- Art by Ibrahim Roberson and Lan Medina

Publication information
- Publisher: Marvel Comics
- First appearance: The X-Men #96 (December 1975)
- Created by: Chris Claremont Dave Cockrum

In-story information
- Species: Human Cyborg
- Team affiliations: Purifiers Human Council Phalanx Project: Armageddon Department of Defense
- Notable aliases: Master Mold, Conscience
- Abilities: Cybernetic organism

= Steven Lang (character) =

Fictional comic character

Steven Lang (sometimes spelled Stephen Lang) is a supervillain appearing in American comic books published by Marvel Comics. He is a manufacturer of the mutant-hunting Sentinels. He first appeared in The X-Men #96 (December 1975).

==Fictional character biography==
Dr. Steven Lang is a pioneer in the field of robotics and genetic mutation who hates mutants. An employee of the U.S. government, he is placed in charge of a federal investigation into the origin of genetic mutation. He plans to use his talents to create an army of mutant hunting robots to kill all mutants. To this end, he seeks to get the government to endorse and financially support his operations.

Lang begins by targeting mutant criminals, such as Mesmero. He claims possession of Bolivar Trask's wrecked Sentinel base's resources and is backed by Ned Buckman and the "Council of the Chosen", the secret group in control of the New York Branch of the Hellfire Club prior to Sebastian Shaw's takeover.

Lang desires to defeat his main targets, the X-Men, so he creates the X-Sentinels, android doubles of Professor X and the original X-Men. However, his androids manage only inferior imitations of the X-Men's powers, and are easily defeated by the real X-Men. Jean Grey telekinetically forces Lang to crash his mini-gunship, leaving him in a coma with severe brain damage.

However, his brain is used as a template for the minds of two Sentinels, Conscience and the second Master Mold, which are both destroyed in an attempt to release a virus which would have killed all mutants and roughly 97% of normal humans on Earth.
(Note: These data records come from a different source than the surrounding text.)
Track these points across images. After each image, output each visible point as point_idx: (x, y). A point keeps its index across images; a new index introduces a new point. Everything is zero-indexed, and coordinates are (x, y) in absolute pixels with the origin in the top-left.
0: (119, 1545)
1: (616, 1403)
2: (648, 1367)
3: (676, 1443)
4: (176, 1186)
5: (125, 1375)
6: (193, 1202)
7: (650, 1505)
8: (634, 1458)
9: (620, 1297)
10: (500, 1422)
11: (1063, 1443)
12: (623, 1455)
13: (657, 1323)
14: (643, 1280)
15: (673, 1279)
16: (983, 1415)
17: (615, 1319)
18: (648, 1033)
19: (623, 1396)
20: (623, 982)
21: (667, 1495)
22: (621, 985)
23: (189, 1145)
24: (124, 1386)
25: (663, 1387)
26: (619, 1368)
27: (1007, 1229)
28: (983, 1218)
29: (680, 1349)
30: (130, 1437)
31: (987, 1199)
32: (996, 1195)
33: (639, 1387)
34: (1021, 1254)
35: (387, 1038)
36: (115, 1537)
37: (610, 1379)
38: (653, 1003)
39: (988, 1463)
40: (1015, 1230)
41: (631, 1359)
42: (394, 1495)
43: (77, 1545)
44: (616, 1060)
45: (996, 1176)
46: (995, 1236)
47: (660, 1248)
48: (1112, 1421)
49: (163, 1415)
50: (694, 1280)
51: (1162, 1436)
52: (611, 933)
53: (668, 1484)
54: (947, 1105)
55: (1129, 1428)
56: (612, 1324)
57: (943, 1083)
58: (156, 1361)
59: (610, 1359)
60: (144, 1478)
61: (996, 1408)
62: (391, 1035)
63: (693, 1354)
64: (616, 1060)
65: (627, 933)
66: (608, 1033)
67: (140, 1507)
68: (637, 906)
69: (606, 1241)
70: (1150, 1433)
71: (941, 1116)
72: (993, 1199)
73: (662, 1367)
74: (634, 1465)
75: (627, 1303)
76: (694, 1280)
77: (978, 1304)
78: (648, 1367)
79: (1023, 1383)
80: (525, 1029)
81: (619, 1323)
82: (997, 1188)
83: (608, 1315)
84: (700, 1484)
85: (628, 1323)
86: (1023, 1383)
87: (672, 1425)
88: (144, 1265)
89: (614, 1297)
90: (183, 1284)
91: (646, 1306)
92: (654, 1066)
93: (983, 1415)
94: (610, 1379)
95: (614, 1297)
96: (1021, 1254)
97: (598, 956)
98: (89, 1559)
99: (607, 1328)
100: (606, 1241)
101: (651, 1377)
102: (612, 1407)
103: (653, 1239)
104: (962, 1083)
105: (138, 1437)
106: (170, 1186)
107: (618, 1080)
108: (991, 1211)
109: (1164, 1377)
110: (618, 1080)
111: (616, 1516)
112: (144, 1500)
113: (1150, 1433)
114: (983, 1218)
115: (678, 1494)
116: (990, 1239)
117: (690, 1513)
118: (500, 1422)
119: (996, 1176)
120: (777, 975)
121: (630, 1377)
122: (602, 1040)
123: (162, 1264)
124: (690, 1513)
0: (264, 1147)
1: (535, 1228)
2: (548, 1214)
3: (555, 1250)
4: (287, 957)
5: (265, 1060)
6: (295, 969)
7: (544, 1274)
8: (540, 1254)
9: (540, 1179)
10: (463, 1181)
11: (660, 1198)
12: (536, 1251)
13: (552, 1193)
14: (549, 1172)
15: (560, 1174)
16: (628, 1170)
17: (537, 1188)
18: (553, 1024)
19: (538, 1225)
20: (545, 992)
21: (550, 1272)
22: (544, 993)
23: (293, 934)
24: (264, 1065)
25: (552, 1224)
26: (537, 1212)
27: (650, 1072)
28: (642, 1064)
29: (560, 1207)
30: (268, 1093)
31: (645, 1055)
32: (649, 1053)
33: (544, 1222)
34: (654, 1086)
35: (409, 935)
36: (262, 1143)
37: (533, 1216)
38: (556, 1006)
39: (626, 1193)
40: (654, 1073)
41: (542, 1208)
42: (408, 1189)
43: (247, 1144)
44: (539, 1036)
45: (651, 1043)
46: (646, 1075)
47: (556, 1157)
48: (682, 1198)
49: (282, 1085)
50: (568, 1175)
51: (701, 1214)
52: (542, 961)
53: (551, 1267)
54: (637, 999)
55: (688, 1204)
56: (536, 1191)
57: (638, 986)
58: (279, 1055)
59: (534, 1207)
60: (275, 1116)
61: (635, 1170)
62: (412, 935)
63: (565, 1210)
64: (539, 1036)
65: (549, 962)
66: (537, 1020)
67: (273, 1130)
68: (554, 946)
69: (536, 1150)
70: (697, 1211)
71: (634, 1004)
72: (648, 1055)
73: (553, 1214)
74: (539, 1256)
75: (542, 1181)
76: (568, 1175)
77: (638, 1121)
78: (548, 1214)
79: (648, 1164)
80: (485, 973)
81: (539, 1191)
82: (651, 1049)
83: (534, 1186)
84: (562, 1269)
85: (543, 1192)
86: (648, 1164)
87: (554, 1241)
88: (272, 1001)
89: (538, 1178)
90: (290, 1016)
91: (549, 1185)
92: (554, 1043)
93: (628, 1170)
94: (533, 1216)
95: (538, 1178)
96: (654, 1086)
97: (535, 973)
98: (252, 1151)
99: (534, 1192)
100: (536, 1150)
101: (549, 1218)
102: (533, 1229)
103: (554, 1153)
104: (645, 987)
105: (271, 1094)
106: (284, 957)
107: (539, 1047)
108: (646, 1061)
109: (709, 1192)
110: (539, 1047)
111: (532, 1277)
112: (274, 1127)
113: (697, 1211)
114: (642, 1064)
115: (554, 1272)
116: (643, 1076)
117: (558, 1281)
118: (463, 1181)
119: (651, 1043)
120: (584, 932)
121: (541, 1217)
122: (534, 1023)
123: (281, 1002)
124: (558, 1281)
Lang returns as a member of the Phalanx, a group of humans who had been transformed into techno-organic human-alien hybrids. The transformation process restores Lang's mind, and he becomes the Phalanx's leader. Lang is the only one within the Phalanx to retain his individual human identity. While he is ardent in his desire to see mutants eradicated, he comes to realize the Phalanx are a danger to humans as well. He conspires with the X-Men to destroy the Phalanx citadel on Earth, following which he is dragged to his apparent death by his lieutenant Cameron Hodge.

Lang's corpse is exhumed by the Purifiers and reanimated by Bastion using the Technarchy. He joins a group formed by the foremost anti-mutant leaders under Bastion's control. During the Second Coming storyline, Lang and Graydon Creed are killed by Hope Summers.

==Powers and abilities==
As a normal human being, Steven Lang had no superhuman powers. However, he was a genius and pioneer in the field of robotics, with adequate financial resources to fund his operations. As a member of the Phalanx, he had all of the characteristics of a techno-organic life form: enhanced strength, durability, and agility, ability to re-shape corporeal form at will, and to infect other beings with the techno-organic virus and control infected beings.

==Other versions==
In the 2009-2010 miniseries X-Men Noir, Lang is a fictional character and lead for Bolivar Trask's pulp sci-fi series, "The Sentinels", who seeks to protect humanity from mutants.